Here's hoping cottontails are allergic to bananas

Our 10-year-old daughter Lily is volunteering at the Saving Grace Animal Shelter. Which is good and bad: Good because it’s giving her an important lesson in volunteerism; bad because she comes home each week wanting to adopt another dog.

Clearly she doesn’t remember our last foray into dog ownership: Puddy, the border collie/beagle mix. We adopted Puddy about six years ago. We named him after David Puddy, the Seinfeld character who played the witless boyfriend of Elaine – a man who was equal parts lovable and stupid. What could go wrong, right?

Within days we realized just how ill-equipped we were to own a dog.

The signs were many. It started out that when I found him on top of the kitchen table, covered in blue ink, munching on a magic marker of the same color. And to add to my infuriation he simply looked at me, head cocked, as if to say, “What’s up?”

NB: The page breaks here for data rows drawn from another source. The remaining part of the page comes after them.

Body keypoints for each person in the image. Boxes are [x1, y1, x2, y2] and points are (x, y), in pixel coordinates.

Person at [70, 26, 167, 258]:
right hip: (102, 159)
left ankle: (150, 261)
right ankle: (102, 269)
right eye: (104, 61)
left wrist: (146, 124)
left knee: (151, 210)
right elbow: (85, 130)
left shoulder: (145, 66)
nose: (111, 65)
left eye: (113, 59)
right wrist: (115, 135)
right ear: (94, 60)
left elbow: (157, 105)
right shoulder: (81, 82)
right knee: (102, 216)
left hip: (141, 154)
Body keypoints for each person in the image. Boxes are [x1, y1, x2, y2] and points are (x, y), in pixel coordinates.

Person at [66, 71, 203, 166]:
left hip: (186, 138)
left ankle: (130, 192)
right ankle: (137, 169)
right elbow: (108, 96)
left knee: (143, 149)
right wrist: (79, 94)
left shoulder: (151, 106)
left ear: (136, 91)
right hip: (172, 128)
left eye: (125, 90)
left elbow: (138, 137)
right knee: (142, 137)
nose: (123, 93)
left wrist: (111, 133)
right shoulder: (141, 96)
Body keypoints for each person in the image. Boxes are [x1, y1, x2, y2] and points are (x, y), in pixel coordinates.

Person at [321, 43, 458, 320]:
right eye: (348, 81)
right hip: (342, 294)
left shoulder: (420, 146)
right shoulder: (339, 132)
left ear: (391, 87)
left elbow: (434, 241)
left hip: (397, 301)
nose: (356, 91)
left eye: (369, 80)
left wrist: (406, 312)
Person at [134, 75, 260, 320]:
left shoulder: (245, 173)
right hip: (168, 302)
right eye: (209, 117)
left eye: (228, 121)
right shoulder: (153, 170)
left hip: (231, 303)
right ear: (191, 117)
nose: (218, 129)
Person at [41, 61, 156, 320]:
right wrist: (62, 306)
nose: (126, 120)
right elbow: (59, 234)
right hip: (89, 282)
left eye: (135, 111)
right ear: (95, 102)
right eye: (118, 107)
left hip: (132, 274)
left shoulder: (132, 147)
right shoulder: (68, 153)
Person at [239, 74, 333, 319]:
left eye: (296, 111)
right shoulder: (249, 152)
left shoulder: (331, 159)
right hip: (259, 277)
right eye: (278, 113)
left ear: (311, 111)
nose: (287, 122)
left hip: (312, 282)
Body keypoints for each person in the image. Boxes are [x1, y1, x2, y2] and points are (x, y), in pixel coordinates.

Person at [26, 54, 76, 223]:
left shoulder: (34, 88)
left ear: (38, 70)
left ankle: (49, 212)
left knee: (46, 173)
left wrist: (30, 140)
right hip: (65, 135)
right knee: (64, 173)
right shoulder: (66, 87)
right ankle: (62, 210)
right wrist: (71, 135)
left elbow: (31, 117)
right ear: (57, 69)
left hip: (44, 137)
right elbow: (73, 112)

Another time I found Lily’s Ken doll (from the storied Barbie/Ken romance) splayed across the rug in Lily’s room with both hands gnawed off well past the wrists.

And it wasn’t just toys and art supplies that drew Puddy like bees to honey. One night I made some homemade banana bread for the next day’s breakfast. I left it to cool overnight on the counter, out of Puddy’s reach.

The next morning I found it on the floor, covered in dog hair, gnawed around the edges. At first I thought my husband Craig had gotten his hands on it, but then I remembered that his hair was different than Puddy’s (thankfully). When I finally spotted Puddy he was curled up in a tight ball, trying desperately to avoid all eye contact. Oh, yeah, he was as guilty as sin.

We tried every trick in the book with Puddy but could not tame the beast. In the end, a friend of ours adopted him from us and then proceeded to move to Cape Cod. We try hard not to read into the fact that Puddy moved as far away as doggedly possible without leaving the country.

Still Lily is a lover of all animals, especially dogs. The day we gave Puddy away, we drove out to Saving Grace Animal Shelter and adopted a kitten named Sabrina. We’ve had her for three years and adore her. Except when she’s spitting and hissing; this is mostly directed at Lily.

We’ve tried to explain to Lily: “When you try to: (1) dress a cat in doll clothes, (2) try to paint a cat’s nails, or (3) braid a cat’s hair … well, let’s just say she’s not going to purr.”

Then Lily reminds me (as she’s shoving Sabrina’s leg through the arm hole of a doll party dress) that I once tried to bathe the cat, resulting in a ripped shirt and claw marks up and down my arm. Touché, Lily. Touché.

So since Sabrina is not willing to act like a dog, Lily persists in asking for a dog. Of course we want to give in, but we are reminded of the debacle that was pet ownership with Puddy. As a result, we’ve encouraged Lily to look toward adopting other, gentler animals to satisfy her desire. And I think we settled on one: a bunny.

Thanks to all of the bunnies at the Douglas County Fair this summer, Lily now has a bunny fund on her dresser, quickly filling with any spare change and allowance money she can earn.

I’m hopeful, but realistic. I’ve read enough Peter Rabbit to realize that our neighbors’ gardens may be in for a treat.

I hope they like bunnies in Cape Cod.